Here’s a look at a three receivers (one known, two unknown) on each roster who could step up in the bowl games and set themselves up to be a bigger part of their teams' plans heading into the offseason.
KD Cannon: The sophomore will get the chance to prove he can be a No. 1 receiver after cementing his status as one of the Big 12’s best complementary targets during his first two seasons. Cannon led the Bears with 449 receiving yards and five touchdowns alongside Coleman during Baylor’s final five games.
Ishmael Zamora: There has been plenty of buzz about the 6-foot-4, 220-pound redshirt freshman, but he only had eight receptions for 108 yards and two touchdowns in the regular season. The bowl game is his chance to shine.

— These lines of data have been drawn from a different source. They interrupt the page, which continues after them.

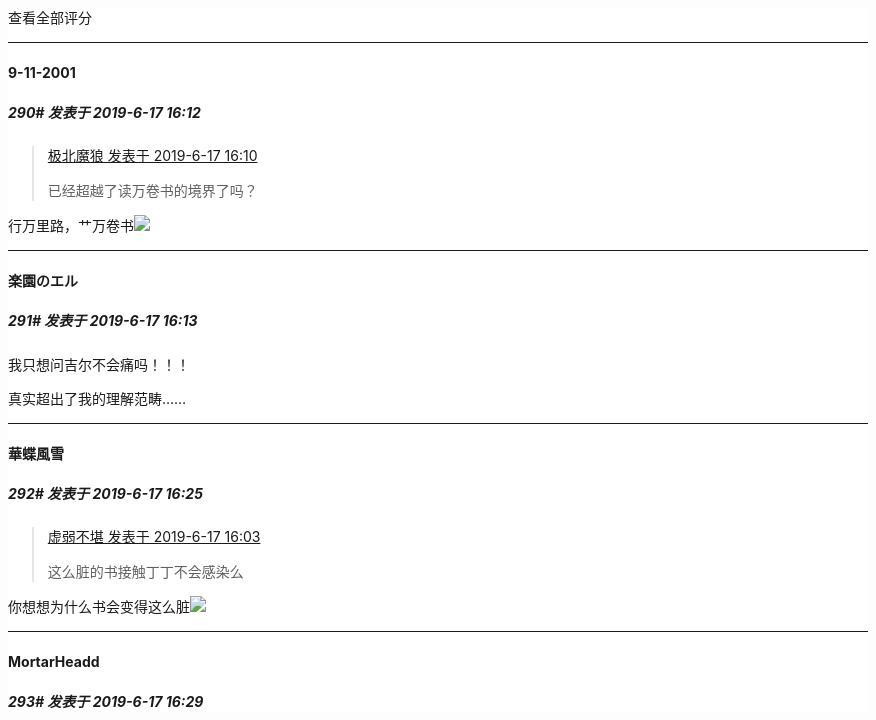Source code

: 

查看全部评分






-----

####  9-11-2001  
##### 290#       发表于 2019-6-17 16:12



<blockquote><a href="httphttps://bbs.saraba1st.com/2b/forum.php?mod=redirect&amp;goto=findpost&amp;pid=44164871&amp;ptid=1840052" target="_blank">极北魔狼 发表于 2019-6-17 16:10</a>

已经超越了读万卷书的境界了吗？</blockquote>
行万里路，艹万卷书<img src="https://static.saraba1st.com/image/smiley/face2017/082.png" referrerpolicy="no-referrer">







-----

####  楽園のエル  
##### 291#       发表于 2019-6-17 16:13




我只想问吉尔不会痛吗！！！

真实超出了我的理解范畴……







-----

####  華蝶風雪  
##### 292#       发表于 2019-6-17 16:25



<blockquote><a href="httphttps://bbs.saraba1st.com/2b/forum.php?mod=redirect&amp;goto=findpost&amp;pid=44164779&amp;ptid=1840052" target="_blank">虚弱不堪 发表于 2019-6-17 16:03</a>

这么脏的书接触丁丁不会感染么</blockquote>
你想想为什么书会变得这么脏<img src="https://static.saraba1st.com/image/smiley/face2017/069.png" referrerpolicy="no-referrer">







-----

####  MortarHeadd  
##### 293#       发表于 2019-6-17 16:29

Davion Hall: Remember when there was a question of which young receiver was better, Hall or Cannon? The injury bug hit Hall and Cannon soared. Yet Hall’s talent remains. The sophomore needs to take advantage this opportunity to earn a role in the offense.
Shaun Nixon: The converted running back was TCU’s most targeted pass-catcher in November and December. The redshirt freshman was targeted 33 times for a team-high 23 receptions, 253 yards and one touchdown. He’s a versatile playmaker.
Emanuel Porter: The sophomore been a quality target when healthy. Porter had 12 receptions for 154 yards and one touchdown this season and could use the bowl game to cement a role -- even with the Horned Frogs' rising level of talent at receiver -- in 2016.
Jarrison Stewart: The true freshman saw more time with Doctson hampered during the final stretch of the regular season, amassing six receptions for 54 yards and one touchdown.